**Exercise goal**
Copy each line containing "Yedek" from the listing below.

**Information provided**
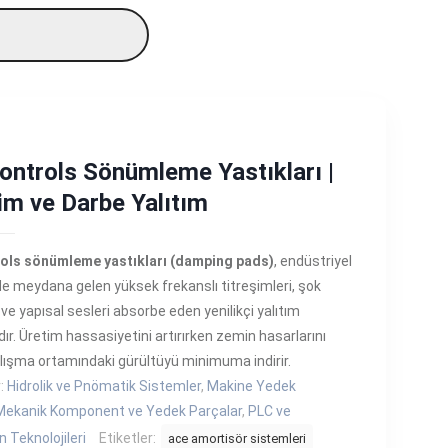
ntrols Sönümleme Yastıkları |
im ve Darbe Yalıtım
ols sönümleme yastıkları (damping pads)
, endüstriyel
e meydana gelen yüksek frekanslı titreşimleri, şok
 ve yapısal sesleri absorbe eden yenilikçi yalıtım
ır. Üretim hassasiyetini artırırken zemin hasarlarını
alışma ortamındaki gürültüyü minimuma indirir.
r:
Hidrolik ve Pnömatik Sistemler
,
Makine Yedek
Mekanik Komponent ve Yedek Parçalar
,
PLC ve
Teknolojileri
Etiketler:
ace amortisör sistemleri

**Response box**
Makine Yedek
Mekanik Komponent ve Yedek Parçalar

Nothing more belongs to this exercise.